> **Requirements**:
Rewrite the part of the data that opens with the line containing "catalogue / barcode: US 2432625" and closes with the line containing "collector number: 15052" as a numbered list, keeping both of those lines and leaving out any blank lines.

> **Records supplied**:
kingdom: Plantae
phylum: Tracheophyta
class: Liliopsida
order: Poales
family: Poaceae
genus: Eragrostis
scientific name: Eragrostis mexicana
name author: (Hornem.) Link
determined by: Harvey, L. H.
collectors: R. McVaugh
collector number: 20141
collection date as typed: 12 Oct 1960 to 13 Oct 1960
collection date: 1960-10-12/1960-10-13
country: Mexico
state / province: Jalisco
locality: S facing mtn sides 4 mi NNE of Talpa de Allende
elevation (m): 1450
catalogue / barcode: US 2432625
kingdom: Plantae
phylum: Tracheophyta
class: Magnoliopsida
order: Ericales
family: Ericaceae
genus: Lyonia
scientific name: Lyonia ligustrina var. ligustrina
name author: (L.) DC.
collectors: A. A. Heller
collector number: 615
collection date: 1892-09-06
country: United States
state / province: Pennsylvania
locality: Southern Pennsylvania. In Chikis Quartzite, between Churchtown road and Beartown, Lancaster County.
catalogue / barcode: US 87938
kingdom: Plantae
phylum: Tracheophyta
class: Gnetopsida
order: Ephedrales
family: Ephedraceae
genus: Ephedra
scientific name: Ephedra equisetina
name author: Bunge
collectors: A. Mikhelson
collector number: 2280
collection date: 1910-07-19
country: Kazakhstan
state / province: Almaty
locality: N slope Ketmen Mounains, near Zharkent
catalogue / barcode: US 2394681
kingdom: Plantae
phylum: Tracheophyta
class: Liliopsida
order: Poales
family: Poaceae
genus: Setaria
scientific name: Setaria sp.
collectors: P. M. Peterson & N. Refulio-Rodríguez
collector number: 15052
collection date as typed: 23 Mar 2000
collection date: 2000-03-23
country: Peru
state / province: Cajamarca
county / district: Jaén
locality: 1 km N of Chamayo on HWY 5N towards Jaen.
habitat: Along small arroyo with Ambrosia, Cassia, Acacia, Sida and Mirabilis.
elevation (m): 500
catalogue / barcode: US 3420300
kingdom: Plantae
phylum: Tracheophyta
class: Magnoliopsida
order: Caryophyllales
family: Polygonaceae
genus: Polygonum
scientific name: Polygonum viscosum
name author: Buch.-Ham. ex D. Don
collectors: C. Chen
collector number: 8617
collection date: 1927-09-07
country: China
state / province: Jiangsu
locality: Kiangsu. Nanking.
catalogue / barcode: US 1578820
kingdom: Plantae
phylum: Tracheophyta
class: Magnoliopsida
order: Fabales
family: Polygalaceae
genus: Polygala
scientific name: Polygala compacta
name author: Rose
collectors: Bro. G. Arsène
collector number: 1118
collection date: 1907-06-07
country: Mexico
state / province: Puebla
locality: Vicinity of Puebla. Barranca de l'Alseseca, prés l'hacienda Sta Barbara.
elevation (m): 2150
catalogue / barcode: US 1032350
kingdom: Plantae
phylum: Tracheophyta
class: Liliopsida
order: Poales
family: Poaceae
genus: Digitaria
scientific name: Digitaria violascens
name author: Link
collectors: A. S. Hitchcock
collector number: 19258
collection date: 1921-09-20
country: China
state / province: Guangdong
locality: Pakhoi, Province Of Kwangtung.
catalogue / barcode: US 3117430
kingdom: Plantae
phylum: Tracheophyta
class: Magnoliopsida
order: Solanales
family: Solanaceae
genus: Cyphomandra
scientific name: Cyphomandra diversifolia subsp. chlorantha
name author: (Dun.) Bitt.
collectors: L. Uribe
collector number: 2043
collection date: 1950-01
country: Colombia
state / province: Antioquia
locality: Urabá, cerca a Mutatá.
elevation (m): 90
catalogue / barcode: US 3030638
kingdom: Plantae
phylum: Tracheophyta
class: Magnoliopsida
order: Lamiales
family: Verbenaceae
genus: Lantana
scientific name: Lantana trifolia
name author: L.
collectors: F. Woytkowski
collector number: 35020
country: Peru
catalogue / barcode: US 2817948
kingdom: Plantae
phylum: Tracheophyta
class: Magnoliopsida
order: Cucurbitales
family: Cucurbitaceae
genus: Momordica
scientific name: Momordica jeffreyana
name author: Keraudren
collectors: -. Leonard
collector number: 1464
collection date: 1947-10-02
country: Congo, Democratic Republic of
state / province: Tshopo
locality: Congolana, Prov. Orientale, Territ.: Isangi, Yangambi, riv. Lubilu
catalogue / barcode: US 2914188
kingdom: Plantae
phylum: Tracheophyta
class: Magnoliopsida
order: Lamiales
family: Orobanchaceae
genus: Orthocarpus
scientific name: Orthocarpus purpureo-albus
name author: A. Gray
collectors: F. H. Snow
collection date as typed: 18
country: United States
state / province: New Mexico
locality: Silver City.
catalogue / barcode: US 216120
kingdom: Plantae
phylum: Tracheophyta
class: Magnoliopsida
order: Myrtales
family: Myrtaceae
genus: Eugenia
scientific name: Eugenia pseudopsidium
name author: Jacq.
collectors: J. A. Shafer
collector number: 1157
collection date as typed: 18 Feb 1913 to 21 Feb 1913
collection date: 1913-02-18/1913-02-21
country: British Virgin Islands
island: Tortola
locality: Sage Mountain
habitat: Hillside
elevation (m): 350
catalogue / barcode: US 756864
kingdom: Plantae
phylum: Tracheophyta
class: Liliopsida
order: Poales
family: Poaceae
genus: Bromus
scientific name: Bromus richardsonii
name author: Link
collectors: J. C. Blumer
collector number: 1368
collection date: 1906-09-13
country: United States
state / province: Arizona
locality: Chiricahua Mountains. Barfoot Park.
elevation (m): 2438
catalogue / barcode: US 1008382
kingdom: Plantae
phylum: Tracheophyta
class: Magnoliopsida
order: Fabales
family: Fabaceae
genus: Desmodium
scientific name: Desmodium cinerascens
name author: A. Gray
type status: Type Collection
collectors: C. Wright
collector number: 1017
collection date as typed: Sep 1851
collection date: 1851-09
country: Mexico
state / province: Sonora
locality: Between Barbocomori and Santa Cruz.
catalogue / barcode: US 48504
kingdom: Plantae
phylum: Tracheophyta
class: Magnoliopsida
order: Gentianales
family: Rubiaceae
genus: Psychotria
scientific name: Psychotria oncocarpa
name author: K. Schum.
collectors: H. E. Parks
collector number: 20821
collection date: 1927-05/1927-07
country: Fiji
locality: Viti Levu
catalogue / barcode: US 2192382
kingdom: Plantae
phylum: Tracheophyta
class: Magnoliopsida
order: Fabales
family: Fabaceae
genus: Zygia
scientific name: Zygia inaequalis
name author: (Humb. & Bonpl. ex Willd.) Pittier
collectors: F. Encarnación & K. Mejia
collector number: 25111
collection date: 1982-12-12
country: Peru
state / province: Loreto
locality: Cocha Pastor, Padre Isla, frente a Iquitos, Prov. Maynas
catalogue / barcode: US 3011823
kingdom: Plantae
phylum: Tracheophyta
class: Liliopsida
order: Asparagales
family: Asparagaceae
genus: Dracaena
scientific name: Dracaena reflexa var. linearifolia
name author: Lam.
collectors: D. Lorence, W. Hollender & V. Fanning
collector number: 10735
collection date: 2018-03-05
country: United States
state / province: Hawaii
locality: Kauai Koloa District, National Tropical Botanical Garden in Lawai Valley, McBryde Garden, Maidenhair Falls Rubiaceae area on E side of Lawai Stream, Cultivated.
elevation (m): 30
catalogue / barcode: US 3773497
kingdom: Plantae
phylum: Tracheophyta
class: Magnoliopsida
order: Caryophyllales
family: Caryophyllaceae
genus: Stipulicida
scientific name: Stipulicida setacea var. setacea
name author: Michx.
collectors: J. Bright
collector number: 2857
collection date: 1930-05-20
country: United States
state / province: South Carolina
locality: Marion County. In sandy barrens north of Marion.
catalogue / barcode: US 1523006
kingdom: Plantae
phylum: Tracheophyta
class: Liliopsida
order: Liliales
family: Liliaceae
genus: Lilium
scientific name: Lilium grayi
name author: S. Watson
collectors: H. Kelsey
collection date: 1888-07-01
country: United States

> **Reply to the exercise**:
1. catalogue / barcode: US 2432625
2. kingdom: Plantae
3. phylum: Tracheophyta
4. class: Magnoliopsida
5. order: Ericales
6. family: Ericaceae
7. genus: Lyonia
8. scientific name: Lyonia ligustrina var. ligustrina
9. name author: (L.) DC.
10. collectors: A. A. Heller
11. collector number: 615
12. collection date: 1892-09-06
13. country: United States
14. state / province: Pennsylvania
15. locality: Southern Pennsylvania. In Chikis Quartzite, between Churchtown road and Beartown, Lancaster County.
16. catalogue / barcode: US 87938
17. kingdom: Plantae
18. phylum: Tracheophyta
19. class: Gnetopsida
20. order: Ephedrales
21. family: Ephedraceae
22. genus: Ephedra
23. scientific name: Ephedra equisetina
24. name author: Bunge
25. collectors: A. Mikhelson
26. collector number: 2280
27. collection date: 1910-07-19
28. country: Kazakhstan
29. state / province: Almaty
30. locality: N slope Ketmen Mounains, near Zharkent
31. catalogue / barcode: US 2394681
32. kingdom: Plantae
33. phylum: Tracheophyta
34. class: Liliopsida
35. order: Poales
36. family: Poaceae
37. genus: Setaria
38. scientific name: Setaria sp.
39. collectors: P. M. Peterson & N. Refulio-Rodríguez
40. collector number: 15052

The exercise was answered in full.